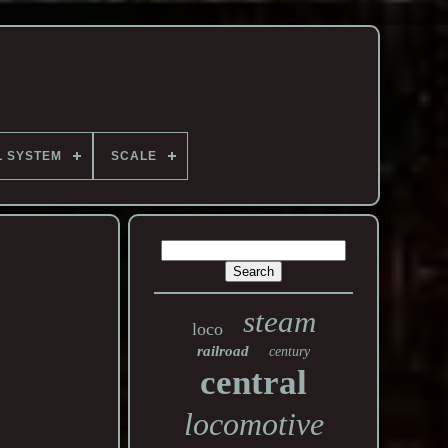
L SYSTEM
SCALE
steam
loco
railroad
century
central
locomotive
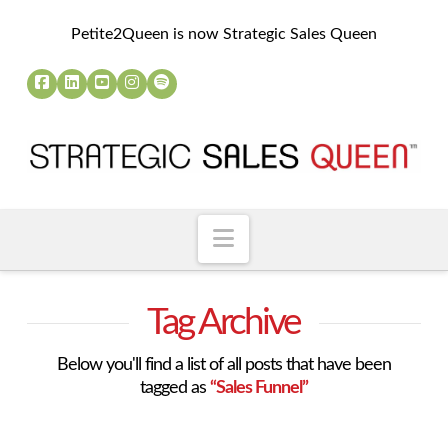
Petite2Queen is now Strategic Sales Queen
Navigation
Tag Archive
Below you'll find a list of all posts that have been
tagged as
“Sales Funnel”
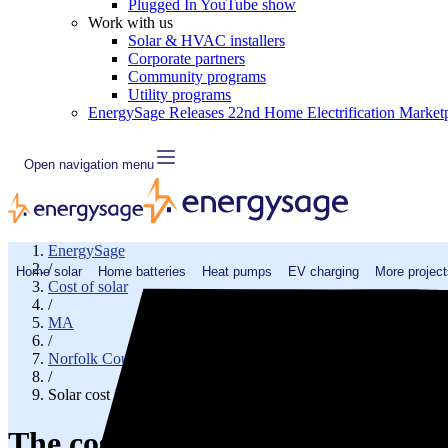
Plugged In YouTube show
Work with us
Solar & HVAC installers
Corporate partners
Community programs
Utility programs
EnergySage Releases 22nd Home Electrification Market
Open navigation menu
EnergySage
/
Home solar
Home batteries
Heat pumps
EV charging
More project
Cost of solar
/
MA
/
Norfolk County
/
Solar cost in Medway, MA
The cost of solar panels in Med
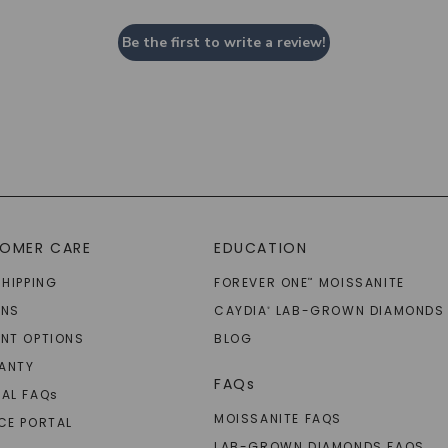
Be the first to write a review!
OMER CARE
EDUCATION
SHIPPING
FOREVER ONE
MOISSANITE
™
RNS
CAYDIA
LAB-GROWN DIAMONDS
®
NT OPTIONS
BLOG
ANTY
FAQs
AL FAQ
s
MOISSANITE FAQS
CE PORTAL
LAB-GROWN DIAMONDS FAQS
··········
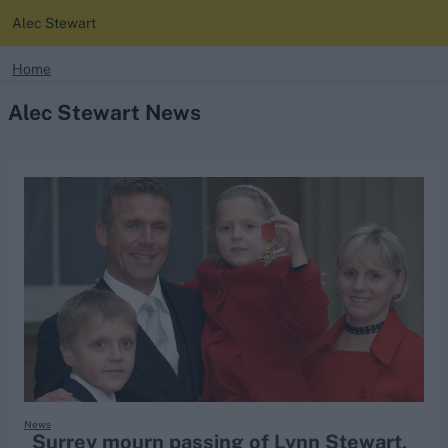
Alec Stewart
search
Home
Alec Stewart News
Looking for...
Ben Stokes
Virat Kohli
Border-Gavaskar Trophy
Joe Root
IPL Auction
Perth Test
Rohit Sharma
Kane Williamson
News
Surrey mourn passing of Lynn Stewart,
··········
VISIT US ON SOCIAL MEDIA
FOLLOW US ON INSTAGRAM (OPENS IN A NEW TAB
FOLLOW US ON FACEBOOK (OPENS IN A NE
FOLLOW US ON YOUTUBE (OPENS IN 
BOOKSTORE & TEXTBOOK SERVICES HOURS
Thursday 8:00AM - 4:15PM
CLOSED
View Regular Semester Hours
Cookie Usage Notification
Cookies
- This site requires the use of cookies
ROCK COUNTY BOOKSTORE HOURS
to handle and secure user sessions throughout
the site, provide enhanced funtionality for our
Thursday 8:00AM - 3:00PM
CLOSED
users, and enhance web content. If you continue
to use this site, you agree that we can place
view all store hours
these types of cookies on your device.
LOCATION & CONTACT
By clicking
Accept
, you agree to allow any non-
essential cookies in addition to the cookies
··········
▶ _Required work_
Return only the number of lines in the preceding records that contain the string "OPENS".

▶ _Your solution_
3